**TEXTO APRESENTADO:**
----------

Eram 4 da tarde. A jornalista, chefe de gabinete e amiga na intimidade da vereadora Marielle Franco sequer havia almoçado. Com semblante aparentemente cansado, Renata Souza se apresenta com ares de ter tido sua vida revirada de “cabeça para baixo” desde o dia 14 de março, assassinato de Marielle.
Duas “crias” da Maré inseparáveis que se conhecem no histórico Pré Vestibular CEASM (Centro de Estudos e Açoes Solidárias da Maré), reduto de formação política de diversos militantes que hoje assumem um papel fundamental na luta pelo direito dos favelados nos movimentos sociais. Formadas pela PUC- RJ ( Renata em Jornalismo e Marielle em Ciências Sociais), as duas atuavam em diferentes frentes de movimento na favela e se reeencontram na composição da equipe do primeiro mandato de Marcelo Freixo, em 2007. A parceria profissional e política marcou a união de uma irmandade inseparável nas lutas sociais em defesa do povo favelado e na vida particular. Vestimentas iguais usadas, grupos de amigos em comum, mesmos locais freqüentados. Pistas que denunciam o alto grau de intimidade nas fotos das redes sociais. As iniciais das duas MA e RE formam o nome do lugar de pertencimento responsável pela formação de consciência política destas duas potências femininas negras.

----------

**REGISTROS FORNECIDOS:**
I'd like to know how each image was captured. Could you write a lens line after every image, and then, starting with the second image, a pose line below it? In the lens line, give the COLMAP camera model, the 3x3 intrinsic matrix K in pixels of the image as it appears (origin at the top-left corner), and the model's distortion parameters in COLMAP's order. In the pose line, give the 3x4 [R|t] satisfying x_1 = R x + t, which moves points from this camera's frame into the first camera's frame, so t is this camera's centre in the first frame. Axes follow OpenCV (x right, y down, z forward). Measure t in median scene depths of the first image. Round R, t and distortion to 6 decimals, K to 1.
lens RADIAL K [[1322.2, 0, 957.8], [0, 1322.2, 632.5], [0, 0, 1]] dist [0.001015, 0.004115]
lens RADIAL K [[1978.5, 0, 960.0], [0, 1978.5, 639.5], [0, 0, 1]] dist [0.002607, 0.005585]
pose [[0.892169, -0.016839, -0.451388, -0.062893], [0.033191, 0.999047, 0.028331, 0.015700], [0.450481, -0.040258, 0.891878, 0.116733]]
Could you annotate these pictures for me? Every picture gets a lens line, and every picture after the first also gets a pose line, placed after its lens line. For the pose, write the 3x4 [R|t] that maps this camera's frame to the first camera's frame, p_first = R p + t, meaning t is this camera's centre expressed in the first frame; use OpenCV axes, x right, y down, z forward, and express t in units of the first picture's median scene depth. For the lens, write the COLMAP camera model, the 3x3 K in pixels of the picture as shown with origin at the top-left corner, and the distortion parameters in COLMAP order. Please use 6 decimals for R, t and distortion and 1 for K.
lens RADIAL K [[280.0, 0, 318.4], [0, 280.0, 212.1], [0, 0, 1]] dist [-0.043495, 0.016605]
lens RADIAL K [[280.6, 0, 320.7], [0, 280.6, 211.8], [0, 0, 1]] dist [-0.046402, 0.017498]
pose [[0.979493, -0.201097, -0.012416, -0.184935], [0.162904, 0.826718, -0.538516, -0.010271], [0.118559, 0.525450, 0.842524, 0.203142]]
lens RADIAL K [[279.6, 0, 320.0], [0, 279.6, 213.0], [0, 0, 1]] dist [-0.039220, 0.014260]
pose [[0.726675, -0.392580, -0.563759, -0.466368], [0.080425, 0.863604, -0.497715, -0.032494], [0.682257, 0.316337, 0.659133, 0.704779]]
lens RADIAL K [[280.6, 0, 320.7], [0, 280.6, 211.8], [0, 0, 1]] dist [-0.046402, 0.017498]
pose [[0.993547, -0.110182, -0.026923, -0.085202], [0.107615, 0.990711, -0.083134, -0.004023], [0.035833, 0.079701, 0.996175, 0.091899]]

----------

**APLIQUE A LEITURA:**
- A) No texto sobre Renata Souza e Marielle Franco, em que curso Renata se formou na PUC-RJ?
- B) Altere o trecho do texto sobre Renata Souza e Marielle Franco que vai de "Eram 4 da tarde." até "assassinato de Marielle.", inclusive, pondo "comido" no lugar de "almoçado".
- C) Prossiga com o texto sobre a amizade entre Renata Souza e Marielle Franco a partir do ponto em que ele para.
Os registros provêm de outra fonte.

**RESPOSTAS DAS TAREFAS:**
- A) Em Jornalismo.

- B)
Eram 4 da tarde. A jornalista, chefe de gabinete e amiga na intimidade da vereadora Marielle Franco sequer havia comido. Com semblante aparentemente cansado, Renata Souza se apresenta com ares de ter tido sua vida revirada de “cabeça para baixo” desde o dia 14 de março, assassinato de Marielle.

- C)
No decorrer da entrevista, interrupções emocionadas e voz embargada ao se remeter as inúmeras memórias de sua irmã companheira. Após responder a entrevista, expressa confidências de acontecimentos sem explicação que ocorreram no seu cotidiano antes de Marielle falecer. Um deles, no dia 14 de fevereiro, um mês antes do assassinato, momento em que Renata quebra seu braço direito, levando uma dura queda no chão no mesmo horário da execução de Marielle (entre 21:30 e 21:40).Sentiu uma dor tão forte que sua sensação foi de perda de uma “parte do seu corpo”na ocasião e de estranhamento do processo do tombo.
Renata e Marielle são responsáveis por subverter estatísticas relativas à condição da maioria esmagadora do conjunto de 54 % da população negra, dentre 27% desta parcela formada por mulheres pretas. De 60 mil pessoas assassinadas, 71% eram negras segundo o Fórum Brasileiro de Segurança Pública. Quando o comparativo relaciona-se com o local de moradia, o relatório da Anistia Internacional evidencia que os jovens moradores de favela são mais propenços a serem mortos pela polícia. De 1275 assassinatos registrados pela polícia militar, 79% dos assassinatos atingia pessoas negras.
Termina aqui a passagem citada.